**Work required**
Reproduce the mailing-list post below on binary naming for Django-related packages verbatim, from its heading through its final sentence.

═════ Excerpted text ═════

Binary naming for Django Related Packages

2016-11-28 Thread Scott Kitterman
I've recently done some Django related packaging for the first time and 
noticed that we have organically (as far as I can tell) grown a slightly 
different naming convention for such packages.  Instead of python*-foo, we use 
python*-django-foo.

I think this is a reasonable approach and followed it in the new packages I've 
recently done.

I decided to check and see how common the approach is.  Here's what I found in 
Sid:

Start with django: 7
Start w/django, not transitional: 2
Start with django3: 0

Start with python-django (excluding -doc): 136
Start with python3-django: 84

I think it would make sense to add this to the Python policy so how we're 
doing it is documented.  I am attaching a proposed diff.  I made it a should 
because there are two non-DPMT packages that don't follow this rule and I 
think it's late in the cycle to be adding to must policy requirements.

═════ Listed records ═════

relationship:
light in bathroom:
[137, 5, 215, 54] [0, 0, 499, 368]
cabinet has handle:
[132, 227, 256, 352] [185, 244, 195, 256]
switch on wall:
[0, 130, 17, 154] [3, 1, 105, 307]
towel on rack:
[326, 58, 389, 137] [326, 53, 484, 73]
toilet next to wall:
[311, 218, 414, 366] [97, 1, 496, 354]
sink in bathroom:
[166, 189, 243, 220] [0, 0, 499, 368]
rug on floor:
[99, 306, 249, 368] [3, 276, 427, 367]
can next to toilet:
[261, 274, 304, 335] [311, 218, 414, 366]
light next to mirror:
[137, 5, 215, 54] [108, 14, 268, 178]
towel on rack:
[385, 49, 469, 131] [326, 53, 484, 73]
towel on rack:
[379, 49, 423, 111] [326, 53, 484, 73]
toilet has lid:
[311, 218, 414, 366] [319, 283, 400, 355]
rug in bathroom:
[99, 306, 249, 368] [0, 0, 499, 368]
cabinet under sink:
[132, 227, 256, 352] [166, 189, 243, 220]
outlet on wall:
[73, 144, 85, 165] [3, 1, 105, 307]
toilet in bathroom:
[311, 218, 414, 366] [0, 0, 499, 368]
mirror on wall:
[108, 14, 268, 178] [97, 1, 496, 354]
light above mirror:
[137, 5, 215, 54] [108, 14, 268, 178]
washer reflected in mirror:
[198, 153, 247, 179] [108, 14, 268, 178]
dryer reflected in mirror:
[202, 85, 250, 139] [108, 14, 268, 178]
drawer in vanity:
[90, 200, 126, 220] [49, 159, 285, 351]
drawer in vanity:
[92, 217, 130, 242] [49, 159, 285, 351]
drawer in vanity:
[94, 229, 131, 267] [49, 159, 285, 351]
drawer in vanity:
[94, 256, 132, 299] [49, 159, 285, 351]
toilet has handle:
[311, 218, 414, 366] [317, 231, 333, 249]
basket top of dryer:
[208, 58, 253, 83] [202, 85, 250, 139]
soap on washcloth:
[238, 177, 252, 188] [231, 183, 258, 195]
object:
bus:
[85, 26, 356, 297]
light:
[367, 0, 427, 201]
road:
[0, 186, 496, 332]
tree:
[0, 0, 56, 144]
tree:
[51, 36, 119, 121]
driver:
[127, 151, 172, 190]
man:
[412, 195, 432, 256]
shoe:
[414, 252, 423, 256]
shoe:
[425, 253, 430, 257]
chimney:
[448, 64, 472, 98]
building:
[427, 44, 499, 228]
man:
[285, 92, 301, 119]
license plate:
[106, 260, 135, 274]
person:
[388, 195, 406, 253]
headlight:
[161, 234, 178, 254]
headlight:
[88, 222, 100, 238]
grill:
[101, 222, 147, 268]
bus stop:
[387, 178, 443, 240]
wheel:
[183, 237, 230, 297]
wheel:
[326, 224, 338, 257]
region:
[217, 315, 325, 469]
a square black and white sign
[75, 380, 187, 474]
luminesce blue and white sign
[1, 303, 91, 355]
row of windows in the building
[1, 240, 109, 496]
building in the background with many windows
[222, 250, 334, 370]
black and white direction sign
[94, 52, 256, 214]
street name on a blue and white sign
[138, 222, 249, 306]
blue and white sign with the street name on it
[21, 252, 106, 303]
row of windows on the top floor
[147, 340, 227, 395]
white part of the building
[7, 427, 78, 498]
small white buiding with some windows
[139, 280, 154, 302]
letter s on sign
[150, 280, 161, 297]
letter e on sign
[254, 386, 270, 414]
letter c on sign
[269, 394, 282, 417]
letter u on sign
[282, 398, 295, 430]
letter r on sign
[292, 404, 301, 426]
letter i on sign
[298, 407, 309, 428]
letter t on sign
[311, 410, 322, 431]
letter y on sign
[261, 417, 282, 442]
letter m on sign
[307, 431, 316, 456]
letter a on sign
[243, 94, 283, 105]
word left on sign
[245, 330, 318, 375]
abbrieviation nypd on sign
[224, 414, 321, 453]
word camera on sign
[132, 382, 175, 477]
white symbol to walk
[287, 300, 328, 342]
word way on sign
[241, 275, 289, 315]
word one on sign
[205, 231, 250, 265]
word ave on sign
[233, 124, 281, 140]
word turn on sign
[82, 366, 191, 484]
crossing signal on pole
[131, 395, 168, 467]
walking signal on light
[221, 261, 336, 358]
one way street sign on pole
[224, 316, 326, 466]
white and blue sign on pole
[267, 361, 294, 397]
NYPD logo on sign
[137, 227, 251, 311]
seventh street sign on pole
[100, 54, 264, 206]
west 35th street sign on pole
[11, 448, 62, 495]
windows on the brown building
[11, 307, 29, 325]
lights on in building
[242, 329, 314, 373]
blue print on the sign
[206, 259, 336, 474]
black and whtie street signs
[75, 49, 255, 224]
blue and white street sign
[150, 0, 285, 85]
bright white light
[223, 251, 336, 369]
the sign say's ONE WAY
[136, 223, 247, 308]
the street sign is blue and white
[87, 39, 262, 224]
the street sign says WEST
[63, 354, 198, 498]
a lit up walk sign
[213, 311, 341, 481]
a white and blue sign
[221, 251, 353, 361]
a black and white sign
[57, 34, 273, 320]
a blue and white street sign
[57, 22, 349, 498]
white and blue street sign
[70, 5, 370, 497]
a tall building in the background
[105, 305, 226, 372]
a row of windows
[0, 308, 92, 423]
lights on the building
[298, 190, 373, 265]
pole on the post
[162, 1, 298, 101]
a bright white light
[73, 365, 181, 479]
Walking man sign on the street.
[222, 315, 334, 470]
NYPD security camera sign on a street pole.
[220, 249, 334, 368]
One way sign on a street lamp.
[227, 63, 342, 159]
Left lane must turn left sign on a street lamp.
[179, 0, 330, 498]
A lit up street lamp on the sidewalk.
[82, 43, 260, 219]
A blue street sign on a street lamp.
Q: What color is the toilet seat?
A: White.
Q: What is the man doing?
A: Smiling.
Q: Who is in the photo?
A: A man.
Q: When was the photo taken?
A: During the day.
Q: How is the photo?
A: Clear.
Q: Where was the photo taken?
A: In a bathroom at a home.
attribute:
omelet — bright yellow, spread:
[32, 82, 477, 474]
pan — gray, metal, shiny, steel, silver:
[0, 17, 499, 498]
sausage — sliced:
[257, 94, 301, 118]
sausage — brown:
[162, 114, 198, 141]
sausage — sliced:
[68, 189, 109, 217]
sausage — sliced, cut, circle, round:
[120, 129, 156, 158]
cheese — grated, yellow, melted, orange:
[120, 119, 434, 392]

═════

**Answer space**
Binary naming for Django Related Packages

2016-11-28 Thread Scott Kitterman
I've recently done some Django related packaging for the first time and 
noticed that we have organically (as far as I can tell) grown a slightly 
different naming convention for such packages.  Instead of python*-foo, we use 
python*-django-foo.

I think this is a reasonable approach and followed it in the new packages I've 
recently done.

I decided to check and see how common the approach is.  Here's what I found in 
Sid:

Start with django: 7
Start w/django, not transitional: 2
Start with django3: 0

Start with python-django (excluding -doc): 136
Start with python3-django: 84

I think it would make sense to add this to the Python policy so how we're 
doing it is documented.  I am attaching a proposed diff.  I made it a should 
because there are two non-DPMT packages that don't follow this rule and I 
think it's late in the cycle to be adding to must policy requirements.